Quase todo o desmatamento nos trópicos (88%) é causado por atividades agropecuárias, e um terço dos impactos sobre a biodiversidade global está relacionado ao comércio. Um dos principais desafios da sustentabilidade é tornar o comércio internacional um promotor de melhorias técnicas e mecanismos econômicos que garantam segurança alimentar e, ao mesmo tempo, contribuam para a conservação da biodiversidade e a adaptação climática.
O Brasil é o maior exportador de produtos agrícolas para a União Europeia (UE), o que vincula a demanda dos consumidores ao desmatamento no país. Nesse sentido, deter essa prática tornou-se uma prioridade partilhada entre os países. Nova legislação da UE determina que as importações de commodities agrícolas devem comprovar desmatamento zero em sua cadeia de fornecimento a partir de 2021; o Brasil assumiu o compromisso de zerar o desmatamento e a degradação dos ecossistemas até 2030. Por isso, o governo federal precisa satisfazer a crescente demanda agrícola enquanto cumpre as metas acordadas.
Um estudo recente do Instituto Internacional para Sustentabilidade (IIS) analisou a aderência de seis commodities agrícolas brasileiras à regulamentação de desmatamento zero da UE. Por meio de um índice inédito, o trabalho mediu a probabilidade de conformidade à lei segundo critérios de exportações, desmatamento, certificações e pequenos produtores.

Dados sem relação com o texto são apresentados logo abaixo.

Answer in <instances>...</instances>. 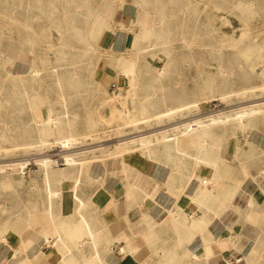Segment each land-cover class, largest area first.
<instances>
[{
  "label": "crops",
  "instance_id": "obj_1",
  "mask_svg": "<svg viewBox=\"0 0 264 264\" xmlns=\"http://www.w3.org/2000/svg\"><path fill=\"white\" fill-rule=\"evenodd\" d=\"M109 8L94 46L126 54L144 14L118 0ZM79 19L86 22L74 27L86 31L88 19ZM95 67L99 100L112 85L124 87L110 65ZM39 100L36 119L61 112ZM82 172H53L48 183L35 171L2 177L0 264H264V120L245 129L230 123L222 136L199 131L179 150L159 142L100 155Z\"/></svg>",
  "mask_w": 264,
  "mask_h": 264
},
{
  "label": "rangeland",
  "instance_id": "obj_2",
  "mask_svg": "<svg viewBox=\"0 0 264 264\" xmlns=\"http://www.w3.org/2000/svg\"><path fill=\"white\" fill-rule=\"evenodd\" d=\"M135 1L137 0H118L119 3H127L133 7ZM148 1L151 3V8H157L165 14L164 25L170 33L169 38L171 41L168 46L171 58L170 75L168 79L162 82L164 87L162 95L165 97L166 106H174L185 99L191 100L198 96L203 100L202 108L198 113L191 111L189 117H193V115L202 116L222 109H232L234 106L239 107L259 103L260 101L264 102V95L258 89L262 84V80L258 76L259 70L254 66L248 68L238 57L240 50L248 49V46L251 47L256 44L255 49L257 50L260 47L264 55V0H251L250 13L240 12L238 9L233 8L234 6L230 8L231 2H234V5L237 6L239 2L244 3L246 0ZM50 2L58 5L61 13L60 15L56 14L55 18L52 19L42 9V7H47ZM110 2L107 6L115 9L117 0H110ZM89 3L94 6L95 0H91ZM68 6V3L64 0H0V58L10 54L13 55L16 51L24 55L27 47L24 38L28 39L32 43L34 51L43 60L42 79L38 84V96L40 95V98L44 97L46 103L50 104L51 107H57L58 98L57 87L52 76V67L55 64L53 63L54 52L59 50L62 42L65 41L73 47L69 52L72 57L79 53L78 50L82 47L75 38V33L78 32L79 28L74 27V24L82 27L86 21L80 20V17H70ZM100 8L103 9V7ZM10 15L14 19L17 18L19 21L28 23L31 30L24 31L19 25L17 26L10 20ZM52 22L55 24H52ZM131 38L132 35H130L129 40ZM211 48L219 49V52L211 51ZM130 53L131 50L126 55ZM100 54L98 51L96 54L88 55L82 63L72 66L65 67L64 64H61L62 66L59 69H75L86 73L93 69V65L98 69L104 63L110 65L111 61L107 57L111 53L104 52L101 56ZM26 58L29 62L33 59V56L28 55ZM145 60L151 63L150 58ZM145 60L139 64L140 73L144 78H146V69L142 65L146 63ZM155 61L152 63L155 67L162 65L160 60ZM262 65L264 66V63ZM110 66L112 67V65ZM26 70L27 65L20 62H17L13 67L14 72H25ZM9 71H11V68ZM221 72L223 73L221 74ZM90 82H92L89 86L90 91L82 96V100L71 99L67 102L68 117L71 118L73 114L76 115L75 127L79 129L76 131L79 132V139L72 151L90 149L101 144H106L111 148L116 141L121 140L117 136L127 133L125 131L128 128L124 126L126 115L128 113L129 115L135 114L138 118L137 111L130 104V101L127 103V107H123L107 89L103 100H99L102 94L95 92V82L93 80H90ZM243 87H254V90L247 93L244 99L241 96H233L227 106H224V103L215 98H205V96H209V89H213L217 93L229 89L240 90ZM120 93L125 94L124 87ZM29 118L27 110H21L17 105L11 104L6 100L4 91H0V163L13 160L14 162L23 161L37 157L36 152L32 150L19 151L12 149V146L17 145L21 141V137L25 136L23 126ZM178 120L174 119L159 126L153 124L149 129L144 128V125H142L140 132L136 134L146 135L159 131L181 121ZM262 121L259 123L261 124ZM4 123L7 126L6 130L1 127ZM91 127L94 129L92 132L89 131ZM88 132L91 137L82 140V134ZM134 136H128L122 138V140ZM5 149L9 151L7 152ZM62 153L60 149H53L49 154L52 159L57 161L58 167H63L61 165L63 161L60 158ZM113 156L116 155L107 153V157ZM34 169L36 167L29 164L25 172L32 174ZM16 175L20 177L18 174L14 176ZM1 180L2 178H0V182Z\"/></svg>",
  "mask_w": 264,
  "mask_h": 264
},
{
  "label": "bare ground",
  "instance_id": "obj_3",
  "mask_svg": "<svg viewBox=\"0 0 264 264\" xmlns=\"http://www.w3.org/2000/svg\"><path fill=\"white\" fill-rule=\"evenodd\" d=\"M64 2L68 3L70 14L73 18L80 17L82 19H88L87 24L89 25H86V31H78L75 33L76 40L82 45L78 50L79 53L73 57L70 56L69 52L73 47L66 41L62 42L60 49L54 52L55 57L53 63L55 64L52 67V76L58 92V101L56 104L57 107L61 109L59 114L54 115L51 111L46 113L47 117L45 122L36 119L34 116V110L39 107L38 104L45 103L40 100V102H34L36 98H40V95L38 96V84L42 79L43 60L42 57L34 51L32 43L29 42L28 39L24 38L27 44L26 53H24V55L16 51L13 55L10 54L0 58V91H4L6 100L11 102V104L14 106L17 105L21 110H27L30 117L25 121L23 126L25 136L23 135L21 141H19L17 145L12 146V149H17L19 151L32 150L37 154V157H30L31 159L28 160L15 162L13 160L11 162L0 163V178L3 176H14L15 174L22 177L23 173H26L25 170L27 166L32 164L36 167V169H34L36 174L42 175L43 182L48 183L47 178L51 173L60 171L81 173L85 171L91 163L100 161V155H106L108 153L122 156L136 148L142 149L143 152V149L159 142L163 143L170 151L179 150L181 145H186V141L191 135L199 131L205 130L222 136L224 128L230 123L237 124L245 129L253 118L256 119L257 124L261 120H264V102L261 101L250 105L234 106L232 109H222L221 111L211 112L202 116L193 115V117H189L190 112L195 111L198 113L202 108L203 100L198 96H195L191 100L185 99L171 107L166 106L165 97L162 95L164 90L162 82L168 79L170 75L171 58L168 46L171 40L169 35H167V31L162 29L165 15L162 11H156L155 8H151V3L148 0H137L134 3V8L143 12L144 21L141 25L137 26V30L134 33H132L131 29L129 30V36L132 35L130 41H133L134 48L130 49L132 51L128 55H116L111 53L108 56L111 61L110 65H112L118 74L126 79L124 86L125 94L119 93L114 95V98L117 99L119 104L123 107H127L126 105L130 101V104L133 105V108L137 111L136 114H138V118H136L135 114L129 115L128 113L126 115L124 126L128 128L125 131L127 133L119 137L117 136V138L122 139L128 136H135L120 140L111 148L103 146V149H101L102 145H100L90 149L72 151L79 139V132H76L79 129L75 127L74 121L76 115L71 114L72 117H68L67 102L71 99L80 100L83 95H86L90 91V84H88V82L90 78L95 75V71L92 69L86 73H82L75 69L71 70L66 68L60 70L59 68H61V64H64L66 67L82 63L83 59L88 55L98 53L97 48L94 46V41L100 30H102L101 28L105 26L104 14L100 7L104 8L111 2L110 0H95L94 6L90 5L89 2H91V0H64ZM251 3V0H246L244 3L239 2L237 6H235L234 2H231L230 8L234 6L233 8L238 9L240 12L246 11L250 13L249 8ZM42 9L51 19L55 18L56 14H61L58 5H55L54 2H50L47 7H42ZM12 14L13 12L11 15ZM11 15L10 20H12L13 23L17 26L19 25L24 31L31 30L28 23L19 21L17 18L14 19ZM52 24L55 23L52 22ZM109 28H111L110 22ZM255 46H248V49L240 50L238 57L248 68L254 66L259 70L258 76L261 78L262 84L258 89L260 93L264 95V66L262 65L264 63V55L261 52V48L258 47L256 50ZM211 51L217 53L219 49L211 48ZM28 55L33 56V59L29 60V62L26 58ZM146 58H150L151 63L147 62L145 60ZM158 58L162 60V66L155 67L152 63ZM143 60L146 62L142 65V67L146 69V78H144L139 70V64ZM17 62L27 65V70L25 72H14L13 67ZM7 67L8 69H6ZM10 68L11 71H9ZM222 73L223 72H221V74ZM253 90L254 87H243L240 90L229 89L216 93L213 89H209V96H205V98H215L221 103H224V106H227L233 96H241L243 97L242 99H244L246 98V94ZM104 92L107 93L106 91ZM36 103L37 105H34ZM174 119H179L181 121L165 129L154 131L146 135L136 134L140 132V129L143 127L142 125H144V128L147 127V129H149L153 124L159 126ZM45 126L52 132V138L50 140H43L40 137L39 128ZM1 127L5 129L7 127L6 123ZM81 137L83 140V138L91 137V134L85 133L82 134ZM53 149H60V151L63 152L62 156L60 155L63 161L62 164L65 165L63 169H60V167L57 166V161L52 159V156L49 155ZM9 150L6 151L8 152ZM188 156L196 160V150L189 149ZM145 158H147V156H145ZM78 177H80L79 174Z\"/></svg>",
  "mask_w": 264,
  "mask_h": 264
},
{
  "label": "built area",
  "instance_id": "obj_4",
  "mask_svg": "<svg viewBox=\"0 0 264 264\" xmlns=\"http://www.w3.org/2000/svg\"><path fill=\"white\" fill-rule=\"evenodd\" d=\"M123 88L122 87H120V86H117V85H112L110 88H109V92H110V94H112V95H117V94H119L120 92H121V90H122ZM224 264H228V263H224Z\"/></svg>",
  "mask_w": 264,
  "mask_h": 264
}]
</instances>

O café é o mais próximo da adequação à nova regulamentação, seguido pela soja; já as cadeias da pecuária e do cacau são as mais distantes da conformidade.
O estudo aponta preocupação com efeitos negativos não deliberados, como os altos custos de implementação de sistemas de rastreabilidade e a exclusão de pequenos agricultores. Embora bem-intencionadas, as regulações de desmatamento zero geram consequências em toda a cadeia, atuando como medida comercial não tarifária.
Processos bilaterais também desempenham um papel importante na discussão, a exemplo do Acordo Comercial União Europeia-Mercosul, que voltou aos holofotes devido à reiteração de interesse da UE em concluir o acordo, apesar da oposição da França. Países produtores e consumidores devem negociar instrumentos mais amplos de governança, em ambientes multilaterais, visando coibir o desmatamento e fortalecer a cooperação internacional.
No momento em que o tema é pauta em todas as agendas e o Brasil assume a presidência do G20, o país tem a chance de liderar o debate global sobre desenvolvimento sustentável. Esse fórum pode promover um comércio internacional mais transparente e inclusivo, que considere a sustentabilidade em todas as suas transações, com menor grau de protecionismo. Para isso, o Brasil tem o desafio de frear o desmatamento e recuperar a imagem no cenário mundial para posicionar o país como protagonista nessa transição para um sistema comercial sustentável.